Additionally, there will be 30 hours each month set aside for free skate events as part of the community benefits agreement with the city, Bubolz said.
Las Vegas resident Michael Warner, whose 9-year-old daughter Gianna got interested in hockey after the Golden Knights inaugural season, is excited to have another team-branded facility for his daughter to hone her skills in.
“It’s really nice because it’s built such a nice community and togetherness in Las Vegas already,” Warner said. “It’s going to be nice, because City National won’t be so congested by helping spread it out and allow other families to take part.”
Including 5,000 square feet of meeting space in the new facility was important to the city as the convention center played host to various events over the years and some of those will be able to continue in the new digs, according to Henderson City Manager Richard Derrick.
“At the convention center, we have a number of events downtown and we’d love to continue that momentum,” Derrick said.
Taking advantage of the area, the Mackenzie River Pizza restaurant will be near the front of the facility, offering views of both the ice and the downtown area.
“The doors will open and the bar will overlook the Water Street area,” Derrick said. “There will also be a staircase that goes down to the events plaza so we can host watch parties on the events plaza. We’ll have a large jumbo screen on the side of the building.”
The 19 employees who worked at the convention center — four full-time and 15 part-time — are being assisted in finding new jobs. The full-time employees have already been transferred to lateral jobs within the city, according to city spokeswoman Kathleen Richards. Of the part-time employees, two have netted new jobs with others in the process of applying for new jobs in the city, Richards said.
Water Street is in the midst of a revitalization with new businesses opening up in the past couple of years and more projects on the docket. Since word of the Knights lining up with the city got out, even more interest has been shown by potential developers, according to Mayor Debra March.
“It’s a game-changer for Water Street,” March said. “Water Street has been struggling for many years and I think with some of the investments we’ve seen… we’ve seen a real tipping occur. But this project has stimulated other projects to come to our community as well.”
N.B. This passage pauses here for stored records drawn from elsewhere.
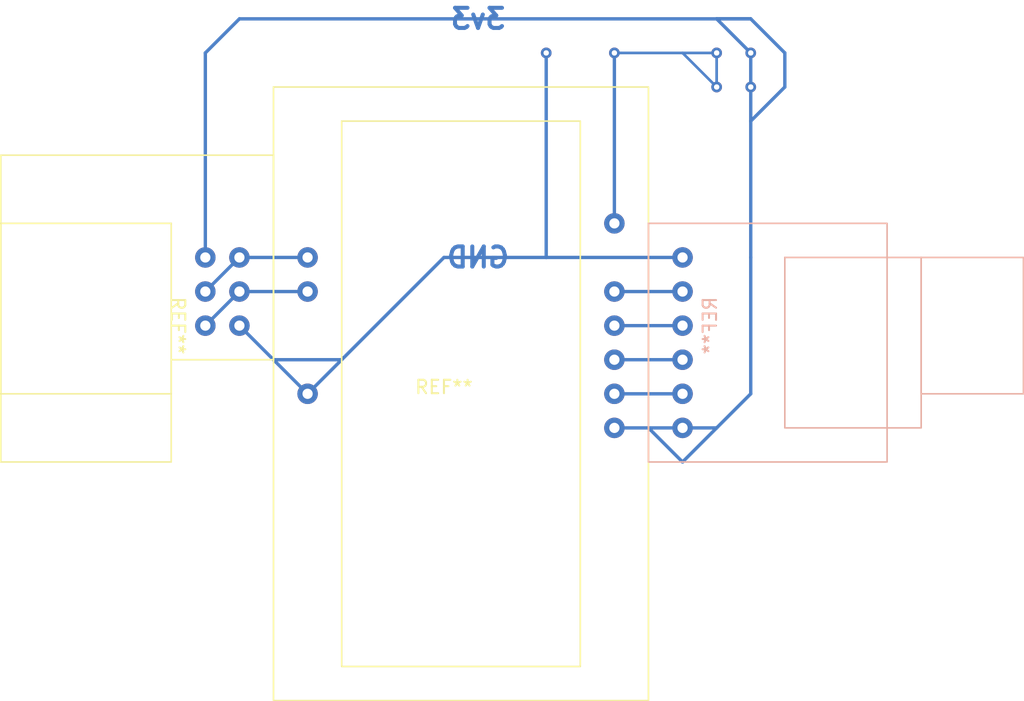
<source format=kicad_pcb>
(kicad_pcb (version 20211014) (generator pcbnew)

  (general
    (thickness 1.6)
  )

  (paper "A4")
  (layers
    (0 "F.Cu" signal)
    (31 "B.Cu" signal)
    (32 "B.Adhes" user "B.Adhesive")
    (33 "F.Adhes" user "F.Adhesive")
    (34 "B.Paste" user)
    (35 "F.Paste" user)
    (36 "B.SilkS" user "B.Silkscreen")
    (37 "F.SilkS" user "F.Silkscreen")
    (38 "B.Mask" user)
    (39 "F.Mask" user)
    (40 "Dwgs.User" user "User.Drawings")
    (41 "Cmts.User" user "User.Comments")
    (42 "Eco1.User" user "User.Eco1")
    (43 "Eco2.User" user "User.Eco2")
    (44 "Edge.Cuts" user)
    (45 "Margin" user)
    (46 "B.CrtYd" user "B.Courtyard")
    (47 "F.CrtYd" user "F.Courtyard")
    (48 "B.Fab" user)
    (49 "F.Fab" user)
    (50 "User.1" user)
    (51 "User.2" user)
    (52 "User.3" user)
    (53 "User.4" user)
    (54 "User.5" user)
    (55 "User.6" user)
    (56 "User.7" user)
    (57 "User.8" user)
    (58 "User.9" user)
  )

  (setup
    (pad_to_mask_clearance 0)
    (pcbplotparams
      (layerselection 0x00010fc_ffffffff)
      (disableapertmacros false)
      (usegerberextensions false)
      (usegerberattributes true)
      (usegerberadvancedattributes true)
      (creategerberjobfile true)
      (svguseinch false)
      (svgprecision 6)
      (excludeedgelayer true)
      (plotframeref false)
      (viasonmask false)
      (mode 1)
      (useauxorigin false)
      (hpglpennumber 1)
      (hpglpenspeed 20)
      (hpglpendiameter 15.000000)
      (dxfpolygonmode true)
      (dxfimperialunits true)
      (dxfusepcbnewfont true)
      (psnegative false)
      (psa4output false)
      (plotreference true)
      (plotvalue true)
      (plotinvisibletext false)
      (sketchpadsonfab false)
      (subtractmaskfromsilk false)
      (outputformat 1)
      (mirror false)
      (drillshape 1)
      (scaleselection 1)
      (outputdirectory "")
    )
  )

  (net 0 "")

  (footprint "Rainus:Adafruit_PCF8523_RTC" (layer "F.Cu") (at 139.7 76.2 -90))

  (footprint "Rainus:LILYGO_ESP32_C3_v1.3" (layer "F.Cu") (at 162.56 81.28))

  (footprint "Rainus:ANMBEST-SD Card Reader" (layer "B.Cu") (at 185.42 76.2 -90))

  (gr_text "3v3" (at 165.1 53.34) (layer "B.Cu") (tstamp 168e01a0-aa7e-4b8f-9a88-e5bac4181918)
    (effects (font (size 1.5 1.5) (thickness 0.3)) (justify mirror))
  )
  (gr_text "GND" (at 165.1 71.12) (layer "B.Cu") (tstamp 1ea2344e-bd24-4977-8ae6-2a089bdd4fb9)
    (effects (font (size 1.5 1.5) (thickness 0.3)) (justify mirror))
  )

  (via (at 180.34 78.74) (size 0.8) (drill 0.4) (layers "F.Cu" "B.Cu") (net 0) (tstamp 0eb53a8e-2894-41e4-959c-e5bd0f79f7cb))
  (via (at 144.78 76.2) (size 0.8) (drill 0.4) (layers "F.Cu" "B.Cu") (net 0) (tstamp 1fad0077-d7aa-48f9-9182-ba74ca58b2c0))
  (via (at 182.88 58.42) (size 0.8) (drill 0.4) (layers "F.Cu" "B.Cu") (free) (net 0) (tstamp 23d65e6d-efd9-47ba-974e-0a452611fde7))
  (via (at 175.26 68.58) (size 0.8) (drill 0.4) (layers "F.Cu" "B.Cu") (net 0) (tstamp 2da0fdd9-95e5-44d4-8e0c-d1e7e2cee406))
  (via (at 180.34 71.12) (size 0.8) (drill 0.4) (layers "F.Cu" "B.Cu") (net 0) (tstamp 3fdb1ecf-806a-4289-8965-5805a8d442b5))
  (via (at 180.34 73.66) (size 0.8) (drill 0.4) (layers "F.Cu" "B.Cu") (net 0) (tstamp 466a5672-3076-4ac6-b1ea-8f31272a80ce))
  (via (at 175.26 76.2) (size 0.8) (drill 0.4) (layers "F.Cu" "B.Cu") (net 0) (tstamp 4f323aec-4d92-4707-b43d-1701d08cdb85))
  (via (at 170.18 55.88) (size 0.8) (drill 0.4) (layers "F.Cu" "B.Cu") (net 0) (tstamp 540b94e1-e8bd-4f2c-896c-5ea5b8902659))
  (via (at 175.26 73.66) (size 0.8) (drill 0.4) (layers "F.Cu" "B.Cu") (net 0) (tstamp 54ba2b4d-b169-43eb-9325-e859ca6f3e6b))
  (via (at 152.4 81.28) (size 0.8) (drill 0.4) (layers "F.Cu" "B.Cu") (net 0) (tstamp 56f12a34-2499-4f28-aca3-7cdd1a6cea51))
  (via (at 180.34 76.2) (size 0.8) (drill 0.4) (layers "F.Cu" "B.Cu") (net 0) (tstamp 5e6a2aad-ef4b-4062-ba78-f4404a245c2d))
  (via (at 185.42 55.88) (size 0.8) (drill 0.4) (layers "F.Cu" "B.Cu") (free) (net 0) (tstamp 66a50d4e-f870-442d-8f9e-816c3278d83a))
  (via (at 175.26 55.88) (size 0.8) (drill 0.4) (layers "F.Cu" "B.Cu") (net 0) (tstamp 6806e1d9-fa3a-4f02-8212-0f1b1889eaf0))
  (via (at 180.34 81.28) (size 0.8) (drill 0.4) (layers "F.Cu" "B.Cu") (net 0) (tstamp 76f9097b-9639-4a7a-8923-d845995fc3b2))
  (via (at 175.26 78.74) (size 0.8) (drill 0.4) (layers "F.Cu" "B.Cu") (net 0) (tstamp ae6fdeae-e43b-4f68-a612-4f446140edd4))
  (via (at 144.78 73.66) (size 0.8) (drill 0.4) (layers "F.Cu" "B.Cu") (net 0) (tstamp aeb110cb-cc7a-4c97-93ec-f1e10efe9d5d))
  (via (at 182.88 55.88) (size 0.8) (drill 0.4) (layers "F.Cu" "B.Cu") (free) (net 0) (tstamp aec97a12-4386-436a-8ee1-532ee6056d46))
  (via (at 152.4 73.66) (size 0.8) (drill 0.4) (layers "F.Cu" "B.Cu") (net 0) (tstamp b2828914-72f0-4e9b-8aa2-16831c8e3f4f))
  (via (at 144.78 71.12) (size 0.8) (drill 0.4) (layers "F.Cu" "B.Cu") (net 0) (tstamp b4c6bc05-855b-4de6-b6b6-46c095ebef25))
  (via (at 185.42 58.42) (size 0.8) (drill 0.4) (layers "F.Cu" "B.Cu") (free) (net 0) (tstamp b573c68a-2fcd-429d-944d-d0ac16cdf52a))
  (via (at 180.34 83.82) (size 0.8) (drill 0.4) (layers "F.Cu" "B.Cu") (net 0) (tstamp ba70d0d7-f67b-47a7-bb77-5d9eaee80d7a))
  (via (at 147.32 76.2) (size 0.8) (drill 0.4) (layers "F.Cu" "B.Cu") (net 0) (tstamp badb5cd0-8460-4a2c-904d-41b930fcf55a))
  (via (at 152.4 71.12) (size 0.8) (drill 0.4) (layers "F.Cu" "B.Cu") (net 0) (tstamp bf22ca76-c01e-43fa-8c25-a2a9f8514e88))
  (via (at 175.26 83.82) (size 0.8) (drill 0.4) (layers "F.Cu" "B.Cu") (net 0) (tstamp bfcdc495-cd41-4673-8532-2444385accc8))
  (via (at 175.26 81.28) (size 0.8) (drill 0.4) (layers "F.Cu" "B.Cu") (net 0) (tstamp d951f431-d1cb-442f-af98-1b3740a8fe4e))
  (segment (start 182.88 55.88) (end 182.88 58.42) (width 0.2) (layer "B.Cu") (net 0) (tstamp 027a688b-5452-43de-bac3-0177a5c6a7a5))
  (segment (start 185.42 71.12) (end 185.42 60.96) (width 0.25) (layer "B.Cu") (net 0) (tstamp 0693ee7e-cf0c-4533-8070-4e7354e7b17c))
  (segment (start 147.32 73.66) (end 144.78 76.2) (width 0.25) (layer "B.Cu") (net 0) (tstamp 0cf3455d-b687-472d-afcf-9e375a16bf0f))
  (segment (start 175.26 78.74) (end 180.34 78.74) (width 0.25) (layer "B.Cu") (net 0) (tstamp 112f1e59-a020-4a69-9052-f51bcc7fae93))
  (segment (start 175.26 81.28) (end 180.34 81.28) (width 0.25) (layer "B.Cu") (net 0) (tstamp 1aefb2b3-2bef-4604-b7fa-127665941d21))
  (segment (start 187.96 55.88) (end 185.42 53.34) (width 0.25) (layer "B.Cu") (net 0) (tstamp 1da7b306-371a-4e5e-9a1c-6f78f5f76c40))
  (segment (start 162.56 71.12) (end 152.4 81.28) (width 0.25) (layer "B.Cu") (net 0) (tstamp 31f266e7-ba50-450f-ae76-e29572dcc7e9))
  (segment (start 147.32 76.2) (end 149.86 78.74) (width 0.25) (layer "B.Cu") (net 0) (tstamp 5bd1f8b6-cb5a-4e99-9057-1126bb997b30))
  (segment (start 175.26 76.2) (end 180.34 76.2) (width 0.25) (layer "B.Cu") (net 0) (tstamp 5d6d3ba8-e798-4b5b-bfd9-634885b9d111))
  (segment (start 185.42 53.34) (end 147.32 53.34) (width 0.25) (layer "B.Cu") (net 0) (tstamp 65f678ed-f360-4f3b-a348-4a80c3304613))
  (segment (start 180.34 83.82) (end 182.88 83.82) (width 0.25) (layer "B.Cu") (net 0) (tstamp 716d1e43-4593-43a3-a9f9-ef91a8ab2502))
  (segment (start 182.88 58.42) (end 180.34 55.88) (width 0.2) (layer "B.Cu") (net 0) (tstamp 71dda6b1-0e58-4e24-a0bc-a7d75ff58d30))
  (segment (start 182.88 83.82) (end 180.34 86.36) (width 0.25) (layer "B.Cu") (net 0) (tstamp 7273c14a-8d8a-480d-9358-64efa7ce4941))
  (segment (start 185.42 81.28) (end 185.42 71.12) (width 0.25) (layer "B.Cu") (net 0) (tstamp 7418b974-e541-4e69-817a-53891945d6e9))
  (segment (start 180.34 71.12) (end 170.18 71.12) (width 0.25) (layer "B.Cu") (net 0) (tstamp 7ce85984-133e-45d2-a464-509876039e18))
  (segment (start 147.32 71.12) (end 144.78 73.66) (width 0.25) (layer "B.Cu") (net 0) (tstamp 7e8cb451-2c18-44a7-a039-f86e7dce6ea6))
  (segment (start 187.96 58.42) (end 187.96 55.88) (width 0.25) (layer "B.Cu") (net 0) (tstamp 88a32b07-ecb8-49bb-a4ed-e414fa82815c))
  (segment (start 149.86 78.74) (end 154.94 78.74) (width 0.25) (layer "B.Cu") (net 0) (tstamp 95e1279e-3ec9-4809-9445-2e31dfe260c8))
  (segment (start 147.32 53.34) (end 144.78 55.88) (width 0.25) (layer "B.Cu") (net 0) (tstamp 9a7d7c3e-a96c-47ca-bf3f-a1e23e49b44a))
  (segment (start 182.88 55.88) (end 175.26 55.88) (width 0.2) (layer "B.Cu") (net 0) (tstamp a02ecc3a-49c0-4a8a-8643-ef4b9758eb81))
  (segment (start 185.42 58.42) (end 185.42 55.88) (width 0.25) (layer "B.Cu") (net 0) (tstamp a29e66fe-a005-4870-9790-5ee1572592f9))
  (segment (start 175.26 68.58) (end 175.26 55.88) (width 0.25) (layer "B.Cu") (net 0) (tstamp a3aaaf40-0376-477e-9dee-174b3bede848))
  (segment (start 144.78 55.88) (end 144.78 71.12) (width 0.25) (layer "B.Cu") (net 0) (tstamp a82afe60-72e5-43a9-8643-d10dbcb421cf))
  (segment (start 185.42 60.96) (end 185.42 58.42) (width 0.25) (layer "B.Cu") (net 0) (tstamp ac5aca26-6c40-4b95-ae78-5488b0bef24d))
  (segment (start 170.18 71.12) (end 170.18 55.88) (width 0.25) (layer "B.Cu") (net 0) (tstamp b1996148-36c7-4156-8445-18ebad11f633))
  (segment (start 185.42 53.34) (end 182.88 53.34) (width 0.25) (layer "B.Cu") (net 0) (tstamp b307dc52-7715-4be1-a85c-513dde08082e))
  (segment (start 152.4 73.66) (end 147.32 73.66) (width 0.25) (layer "B.Cu") (net 0) (tstamp b3d8fe56-8519-49bd-80af-2f5588974425))
  (segment (start 182.88 83.82) (end 185.42 81.28) (width 0.25) (layer "B.Cu") (net 0) (tstamp b3f37272-7131-4dcc-a562-36a6c3392504))
  (segment (start 180.34 86.36) (end 177.8 83.82) (width 0.25) (layer "B.Cu") (net 0) (tstamp c9585813-a154-45df-80f5-32cdcbb5c17d))
  (segment (start 185.42 55.88) (end 182.88 53.34) (width 0.25) (layer "B.Cu") (net 0) (tstamp cc2cbe1f-e410-4eb4-a3e8-f2322ba5adde))
  (segment (start 170.18 71.12) (end 162.56 71.12) (width 0.25) (layer "B.Cu") (net 0) (tstamp daf4ea95-7ed5-478e-90bd-c1ea5f62e069))
  (segment (start 175.26 73.66) (end 180.34 73.66) (width 0.25) (layer "B.Cu") (net 0) (tstamp df462315-a236-422b-b571-f2c6cd2e98ae))
  (segment (start 175.26 83.82) (end 180.34 83.82) (width 0.25) (layer "B.Cu") (net 0) (tstamp e62e0464-7e2b-4606-af73-05fe6722a6b7))
  (segment (start 149.86 78.74) (end 152.4 81.28) (width 0.25) (layer "B.Cu") (net 0) (tstamp e89f7722-20ec-41dc-9d0a-6f0bc67db5ad))
  (segment (start 185.42 60.96) (end 187.96 58.42) (width 0.25) (layer "B.Cu") (net 0) (tstamp f09b48f6-8613-413a-b93f-cb5ffae9d5c0))
  (segment (start 152.4 71.12) (end 147.32 71.12) (width 0.25) (layer "B.Cu") (net 0) (tstamp f45e486c-1a73-4894-b756-3eaf13538dd9))

)

</source>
With the Knights hockey facility in downtown and the Raiders constructing their team headquarters and practice facility off St. Rose Parkway, the city is welcoming the wave of major league professional sports to the valley with open arms.
“Sports has a home in Henderson,” March said.
The Henderson ice arena is expected to only be the beginning of Knights facilities popping up around Southern Nevada. As the youth interest in the sport continues to grow, having proper facilities for them learn the game in is vital, Knights President Kerry Bubolz said.
“When you have thousands of kids in the learn-to-skate programs that we have right now, they have to have places to go and play as they evolve and grow through our hockey pyramid,” he said. “We’ll start to look beyond the valley to see what’s next. We really believe there is enough demand for the game to build more facilities and we’ll keep looking around valley for that next spot.”